» Try it: Leave out all pictures. Return exactly the lines from the top of the material through the line containing "του, να ενημερωθούν για τα Παραολυμπιακά".

» Data supplied:
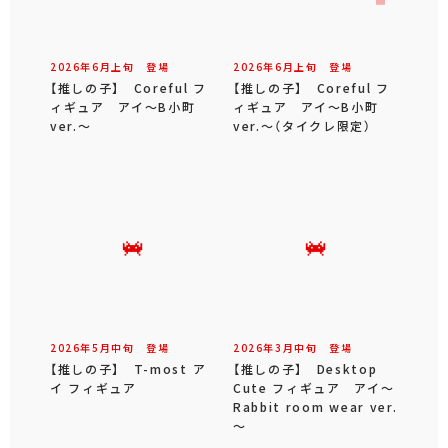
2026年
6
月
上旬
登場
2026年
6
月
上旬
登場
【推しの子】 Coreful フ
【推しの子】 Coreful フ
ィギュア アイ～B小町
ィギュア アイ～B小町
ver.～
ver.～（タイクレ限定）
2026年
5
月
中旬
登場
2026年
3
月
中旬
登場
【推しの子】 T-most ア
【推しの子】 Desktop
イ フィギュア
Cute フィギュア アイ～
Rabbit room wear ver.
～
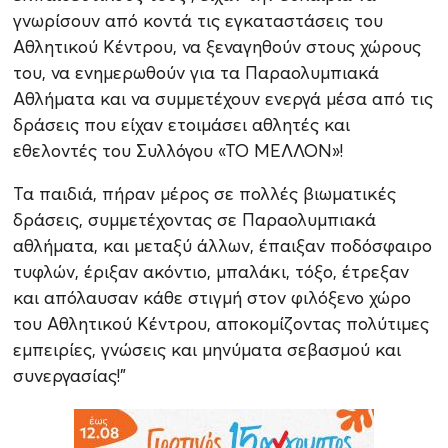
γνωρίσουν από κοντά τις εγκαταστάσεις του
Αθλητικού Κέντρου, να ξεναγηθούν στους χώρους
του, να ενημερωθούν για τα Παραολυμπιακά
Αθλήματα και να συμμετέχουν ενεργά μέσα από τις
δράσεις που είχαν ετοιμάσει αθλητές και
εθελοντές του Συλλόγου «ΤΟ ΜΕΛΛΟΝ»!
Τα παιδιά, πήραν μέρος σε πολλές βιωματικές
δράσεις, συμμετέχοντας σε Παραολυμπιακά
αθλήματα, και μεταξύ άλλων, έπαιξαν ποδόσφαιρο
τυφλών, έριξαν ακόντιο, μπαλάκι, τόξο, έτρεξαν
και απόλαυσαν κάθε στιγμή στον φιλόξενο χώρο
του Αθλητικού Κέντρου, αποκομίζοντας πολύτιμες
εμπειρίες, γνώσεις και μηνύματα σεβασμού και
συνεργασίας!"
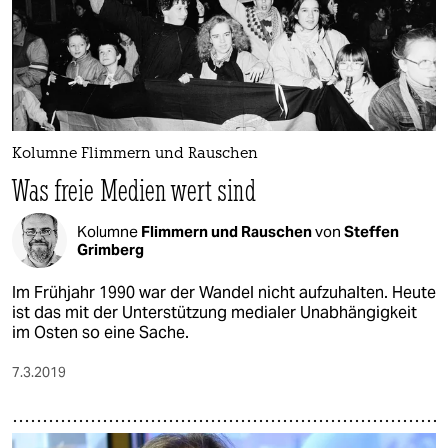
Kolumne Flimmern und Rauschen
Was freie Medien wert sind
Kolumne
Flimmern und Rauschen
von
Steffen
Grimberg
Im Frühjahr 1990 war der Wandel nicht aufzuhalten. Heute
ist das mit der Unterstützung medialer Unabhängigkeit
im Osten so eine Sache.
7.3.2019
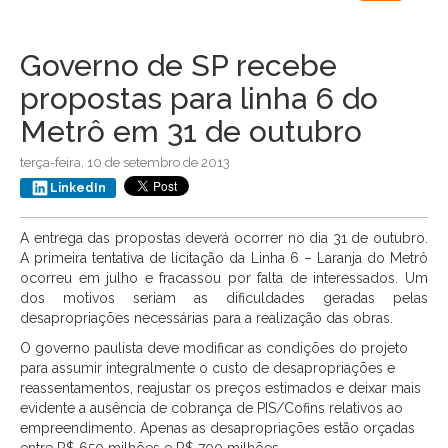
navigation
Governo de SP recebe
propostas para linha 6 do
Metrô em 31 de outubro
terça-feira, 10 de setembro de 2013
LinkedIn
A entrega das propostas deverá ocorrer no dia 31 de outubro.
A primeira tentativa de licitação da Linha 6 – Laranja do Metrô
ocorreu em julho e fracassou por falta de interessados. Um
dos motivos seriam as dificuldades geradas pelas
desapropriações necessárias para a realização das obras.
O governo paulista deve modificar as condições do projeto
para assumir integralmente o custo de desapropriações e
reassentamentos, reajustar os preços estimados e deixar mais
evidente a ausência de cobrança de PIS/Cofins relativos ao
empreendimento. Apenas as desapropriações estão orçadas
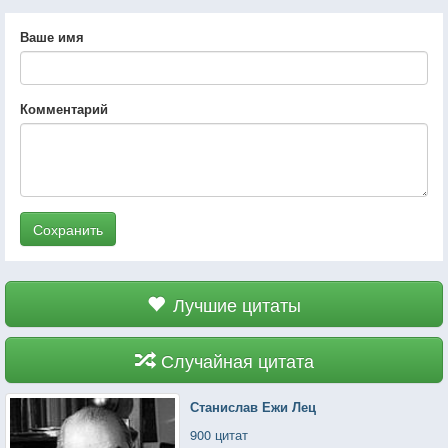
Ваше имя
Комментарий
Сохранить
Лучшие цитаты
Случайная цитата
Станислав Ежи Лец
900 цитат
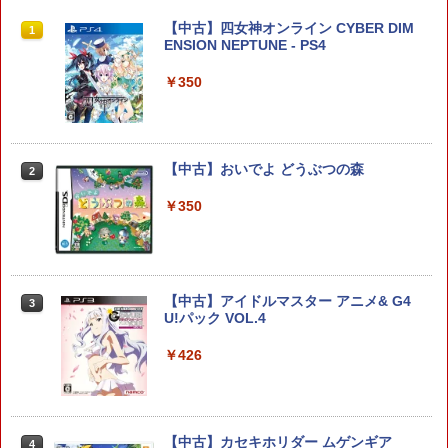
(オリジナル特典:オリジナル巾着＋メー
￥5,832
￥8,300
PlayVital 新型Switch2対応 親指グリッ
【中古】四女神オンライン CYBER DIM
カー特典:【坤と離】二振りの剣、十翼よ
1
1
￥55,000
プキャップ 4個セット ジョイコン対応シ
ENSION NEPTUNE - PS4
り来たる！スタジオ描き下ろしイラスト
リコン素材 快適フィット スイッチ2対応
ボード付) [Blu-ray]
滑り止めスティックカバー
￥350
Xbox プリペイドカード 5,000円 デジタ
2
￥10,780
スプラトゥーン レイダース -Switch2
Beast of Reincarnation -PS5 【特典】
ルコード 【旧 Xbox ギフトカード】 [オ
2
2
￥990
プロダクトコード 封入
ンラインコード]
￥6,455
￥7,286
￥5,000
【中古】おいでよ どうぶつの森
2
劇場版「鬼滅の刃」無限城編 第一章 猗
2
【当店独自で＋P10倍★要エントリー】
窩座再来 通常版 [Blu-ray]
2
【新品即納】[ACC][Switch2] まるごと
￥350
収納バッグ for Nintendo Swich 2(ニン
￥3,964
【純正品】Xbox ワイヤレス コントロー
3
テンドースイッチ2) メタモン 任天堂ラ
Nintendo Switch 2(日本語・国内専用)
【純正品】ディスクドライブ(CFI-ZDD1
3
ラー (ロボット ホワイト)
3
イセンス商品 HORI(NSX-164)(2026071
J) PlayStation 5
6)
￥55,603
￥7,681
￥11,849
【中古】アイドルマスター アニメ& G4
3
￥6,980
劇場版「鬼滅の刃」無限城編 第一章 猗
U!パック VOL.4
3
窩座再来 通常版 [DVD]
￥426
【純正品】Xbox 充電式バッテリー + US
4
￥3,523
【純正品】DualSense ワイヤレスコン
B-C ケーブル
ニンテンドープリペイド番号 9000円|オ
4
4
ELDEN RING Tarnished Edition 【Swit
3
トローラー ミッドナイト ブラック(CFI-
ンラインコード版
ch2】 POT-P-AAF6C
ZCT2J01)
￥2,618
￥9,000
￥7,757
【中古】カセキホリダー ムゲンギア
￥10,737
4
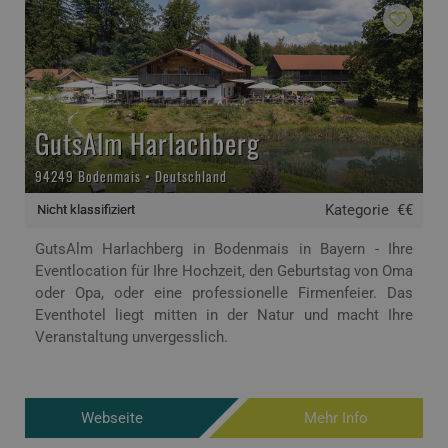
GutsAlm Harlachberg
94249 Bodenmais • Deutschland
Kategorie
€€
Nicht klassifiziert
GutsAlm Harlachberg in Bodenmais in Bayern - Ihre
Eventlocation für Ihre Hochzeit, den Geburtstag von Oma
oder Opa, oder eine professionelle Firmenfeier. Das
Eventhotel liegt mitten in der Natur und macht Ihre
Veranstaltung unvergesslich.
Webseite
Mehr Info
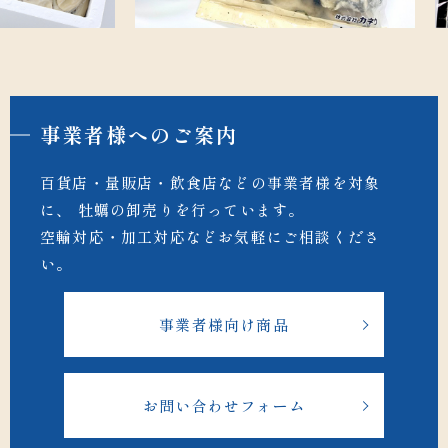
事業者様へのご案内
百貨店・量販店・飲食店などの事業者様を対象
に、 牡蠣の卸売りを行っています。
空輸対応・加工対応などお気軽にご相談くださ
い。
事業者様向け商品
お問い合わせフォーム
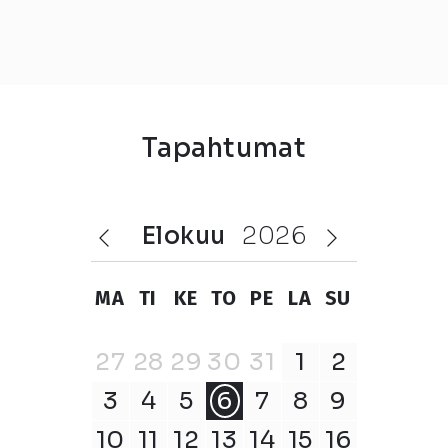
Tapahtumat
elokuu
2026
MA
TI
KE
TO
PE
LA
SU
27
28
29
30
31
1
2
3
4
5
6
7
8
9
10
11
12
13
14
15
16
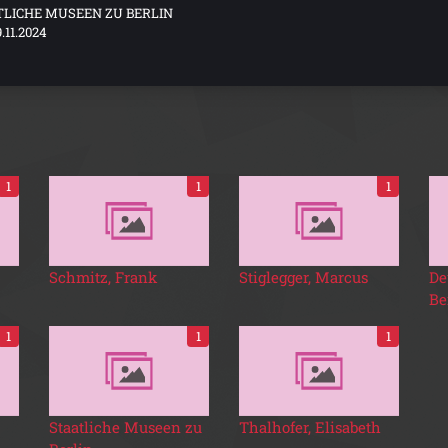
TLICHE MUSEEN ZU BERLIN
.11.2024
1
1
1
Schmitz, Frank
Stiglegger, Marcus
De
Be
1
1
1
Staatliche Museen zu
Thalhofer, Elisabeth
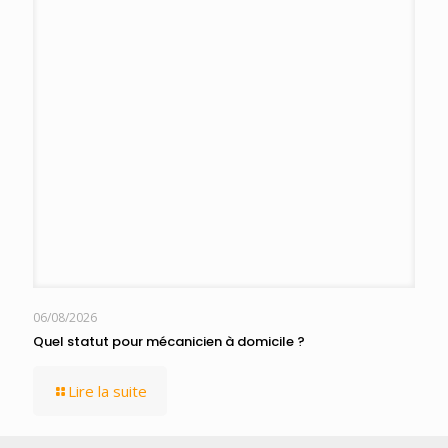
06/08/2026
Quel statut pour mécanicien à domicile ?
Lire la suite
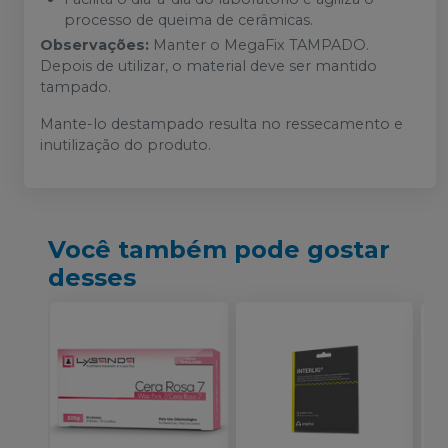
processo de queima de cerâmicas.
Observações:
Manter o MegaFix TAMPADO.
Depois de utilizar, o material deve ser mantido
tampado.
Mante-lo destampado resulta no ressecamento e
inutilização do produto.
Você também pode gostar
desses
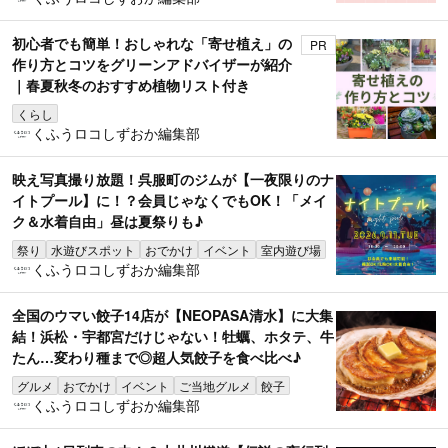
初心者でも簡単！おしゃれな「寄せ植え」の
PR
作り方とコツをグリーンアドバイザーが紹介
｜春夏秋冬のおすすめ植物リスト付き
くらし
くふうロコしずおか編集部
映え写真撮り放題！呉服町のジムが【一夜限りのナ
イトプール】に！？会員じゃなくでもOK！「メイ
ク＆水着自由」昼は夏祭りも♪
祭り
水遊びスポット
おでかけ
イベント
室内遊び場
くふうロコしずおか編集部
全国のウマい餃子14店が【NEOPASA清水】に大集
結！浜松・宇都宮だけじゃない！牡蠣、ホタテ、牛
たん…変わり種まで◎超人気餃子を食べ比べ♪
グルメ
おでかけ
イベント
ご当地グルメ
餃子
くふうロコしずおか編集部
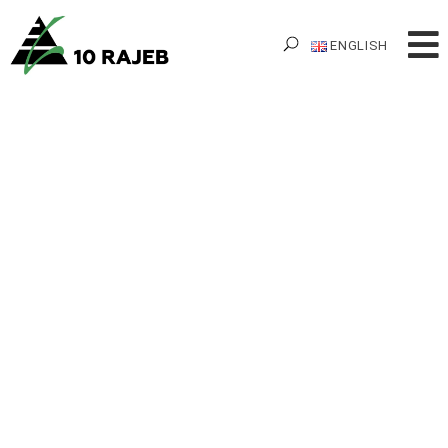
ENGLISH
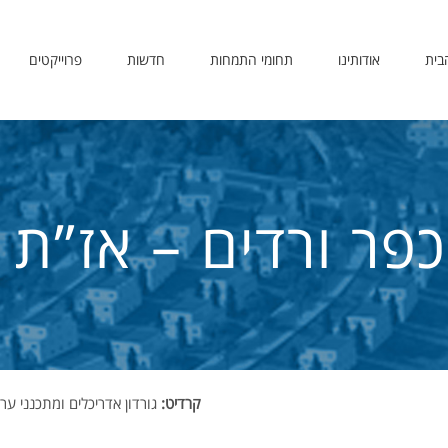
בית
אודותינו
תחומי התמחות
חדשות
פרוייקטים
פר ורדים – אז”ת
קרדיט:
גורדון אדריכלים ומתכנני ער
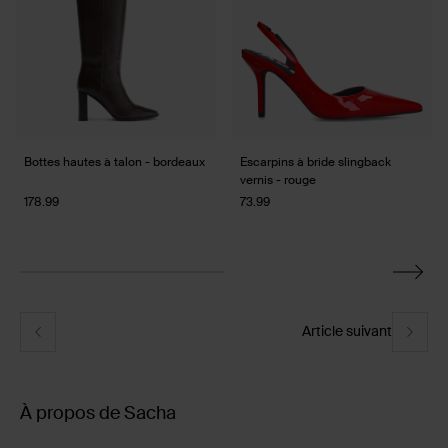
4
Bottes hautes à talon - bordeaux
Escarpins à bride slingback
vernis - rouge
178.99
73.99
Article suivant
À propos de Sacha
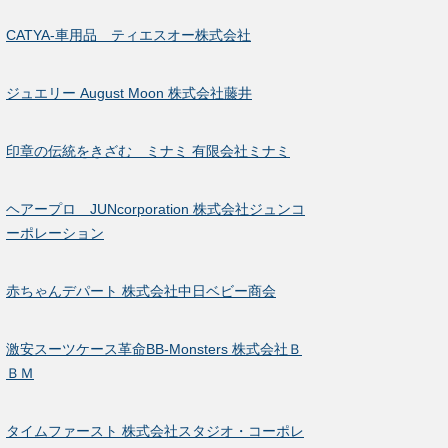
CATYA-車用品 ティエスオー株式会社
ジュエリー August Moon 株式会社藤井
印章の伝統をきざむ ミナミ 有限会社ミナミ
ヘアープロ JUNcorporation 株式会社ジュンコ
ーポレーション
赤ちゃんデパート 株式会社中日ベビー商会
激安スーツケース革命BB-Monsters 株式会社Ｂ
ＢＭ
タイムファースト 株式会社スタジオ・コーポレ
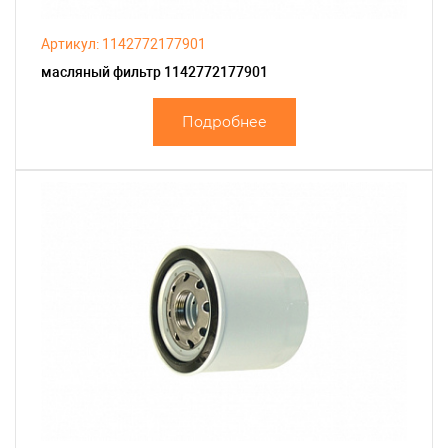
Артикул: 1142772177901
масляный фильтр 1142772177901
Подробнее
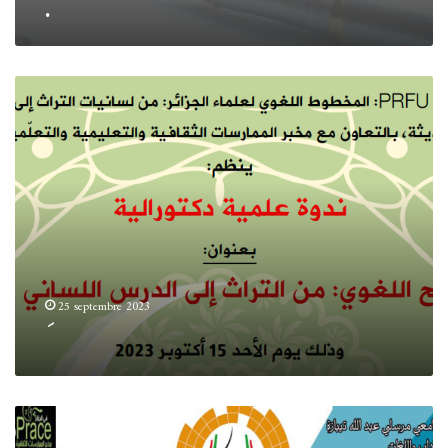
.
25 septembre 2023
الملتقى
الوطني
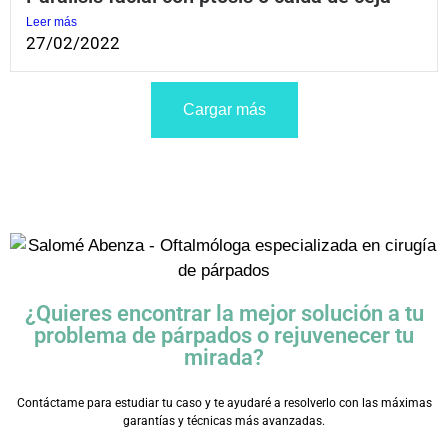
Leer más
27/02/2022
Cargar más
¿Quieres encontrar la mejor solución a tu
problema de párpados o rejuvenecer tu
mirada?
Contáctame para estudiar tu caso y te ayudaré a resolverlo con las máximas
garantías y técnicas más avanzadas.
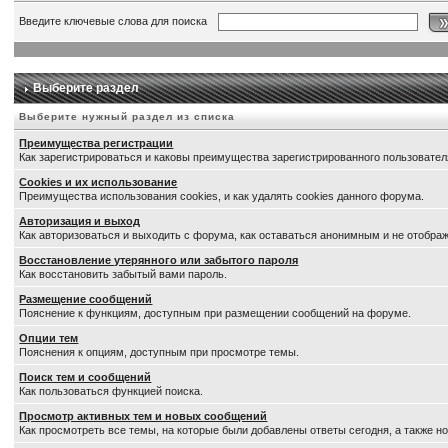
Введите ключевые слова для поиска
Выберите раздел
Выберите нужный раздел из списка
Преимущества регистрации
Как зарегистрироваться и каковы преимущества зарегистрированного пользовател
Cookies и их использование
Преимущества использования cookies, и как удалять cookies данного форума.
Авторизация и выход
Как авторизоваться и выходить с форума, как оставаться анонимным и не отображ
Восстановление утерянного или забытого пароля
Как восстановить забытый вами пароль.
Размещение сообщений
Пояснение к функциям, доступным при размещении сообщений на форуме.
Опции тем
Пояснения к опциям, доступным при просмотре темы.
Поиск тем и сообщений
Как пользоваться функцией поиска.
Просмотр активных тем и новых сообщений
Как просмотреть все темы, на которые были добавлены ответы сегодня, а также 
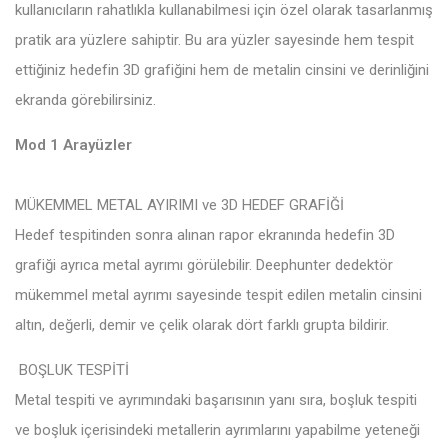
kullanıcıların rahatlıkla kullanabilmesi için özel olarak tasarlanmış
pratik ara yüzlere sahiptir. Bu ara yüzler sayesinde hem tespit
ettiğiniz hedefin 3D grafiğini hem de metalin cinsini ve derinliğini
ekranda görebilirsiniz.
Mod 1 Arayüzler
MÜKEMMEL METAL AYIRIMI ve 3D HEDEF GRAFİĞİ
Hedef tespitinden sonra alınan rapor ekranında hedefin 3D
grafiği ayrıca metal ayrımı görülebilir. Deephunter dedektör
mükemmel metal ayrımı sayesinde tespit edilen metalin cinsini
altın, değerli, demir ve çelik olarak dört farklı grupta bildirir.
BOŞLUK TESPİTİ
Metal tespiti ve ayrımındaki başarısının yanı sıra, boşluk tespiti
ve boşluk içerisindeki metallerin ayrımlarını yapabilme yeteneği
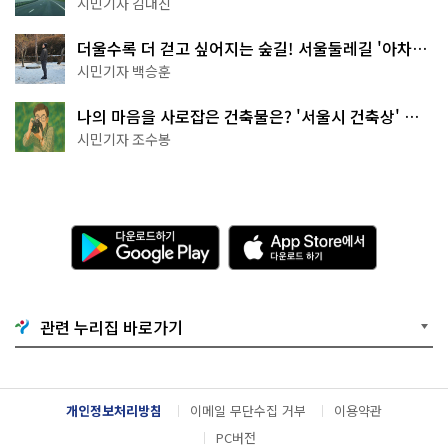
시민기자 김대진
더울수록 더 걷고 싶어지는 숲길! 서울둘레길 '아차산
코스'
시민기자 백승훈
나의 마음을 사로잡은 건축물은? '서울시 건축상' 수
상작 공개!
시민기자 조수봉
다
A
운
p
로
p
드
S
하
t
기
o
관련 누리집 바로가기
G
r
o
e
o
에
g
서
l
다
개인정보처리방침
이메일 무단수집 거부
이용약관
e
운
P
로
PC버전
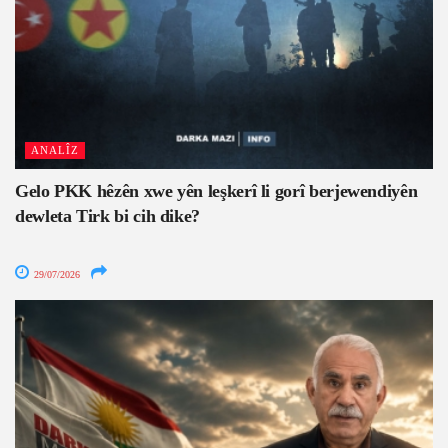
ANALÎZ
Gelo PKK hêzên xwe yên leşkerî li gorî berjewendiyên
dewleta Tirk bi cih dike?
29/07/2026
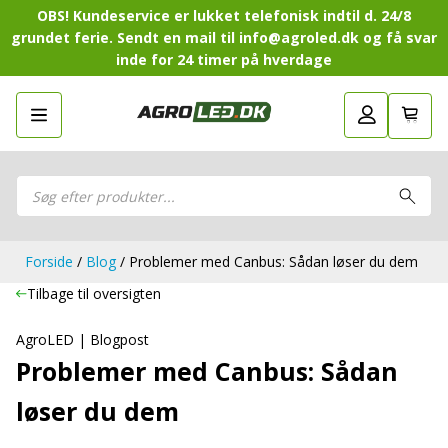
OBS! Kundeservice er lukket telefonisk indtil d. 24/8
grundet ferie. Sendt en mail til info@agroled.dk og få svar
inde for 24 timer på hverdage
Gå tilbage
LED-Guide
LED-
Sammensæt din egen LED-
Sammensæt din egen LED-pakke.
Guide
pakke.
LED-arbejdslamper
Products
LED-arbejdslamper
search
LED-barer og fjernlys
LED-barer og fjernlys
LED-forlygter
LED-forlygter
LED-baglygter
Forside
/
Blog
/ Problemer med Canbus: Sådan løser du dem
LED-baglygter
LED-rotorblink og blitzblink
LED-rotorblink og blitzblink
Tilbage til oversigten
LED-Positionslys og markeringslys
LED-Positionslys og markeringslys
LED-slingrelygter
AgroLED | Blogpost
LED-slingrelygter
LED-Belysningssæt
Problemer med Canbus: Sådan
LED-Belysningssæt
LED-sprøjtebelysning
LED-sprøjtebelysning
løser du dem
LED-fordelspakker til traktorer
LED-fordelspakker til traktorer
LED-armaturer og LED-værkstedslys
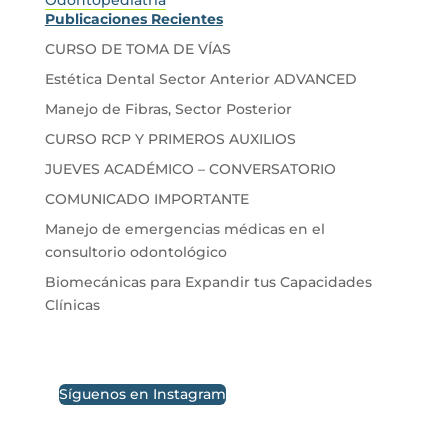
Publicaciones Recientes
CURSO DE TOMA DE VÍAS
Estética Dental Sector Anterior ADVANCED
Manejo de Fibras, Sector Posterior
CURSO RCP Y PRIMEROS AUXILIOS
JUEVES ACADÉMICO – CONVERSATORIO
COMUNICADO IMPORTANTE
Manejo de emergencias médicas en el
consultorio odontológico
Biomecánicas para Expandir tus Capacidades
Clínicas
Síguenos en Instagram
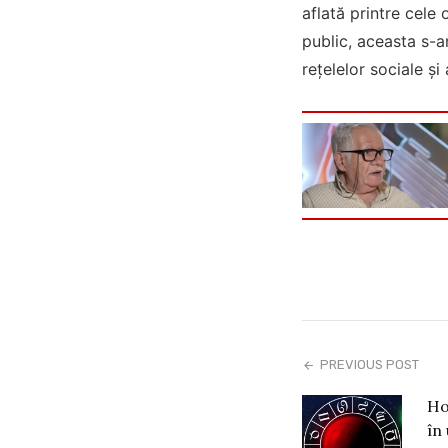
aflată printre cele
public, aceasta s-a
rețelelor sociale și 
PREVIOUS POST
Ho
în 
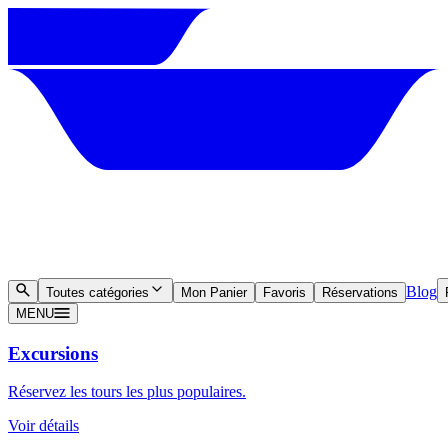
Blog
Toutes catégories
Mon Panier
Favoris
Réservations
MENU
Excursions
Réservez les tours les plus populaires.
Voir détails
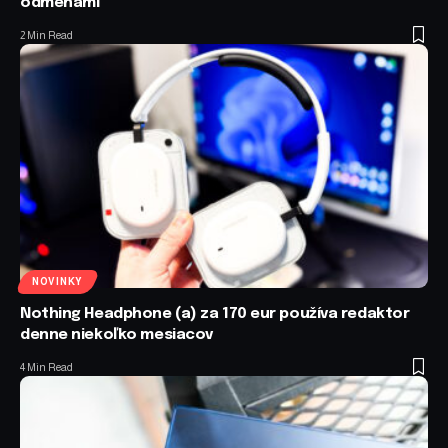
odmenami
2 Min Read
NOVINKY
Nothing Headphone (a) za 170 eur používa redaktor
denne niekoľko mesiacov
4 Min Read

» Answer:
2026年
6
月
上旬
登場
2026年
6
月
上旬
登場
【推しの子】 Coreful フ
【推しの子】 Coreful フ
ィギュア アイ～B小町
ィギュア アイ～B小町
ver.～
ver.～（タイクレ限定）
2026年
5
月
中旬
登場
2026年
3
月
中旬
登場
【推しの子】 T-most ア
【推しの子】 Desktop
イ フィギュア
Cute フィギュア アイ～
Rabbit room wear ver.
～
γνωρίσουν από κοντά τις εγκαταστάσεις του
Αθλητικού Κέντρου, να ξεναγηθούν στους χώρους
του, να ενημερωθούν για τα Παραολυμπιακά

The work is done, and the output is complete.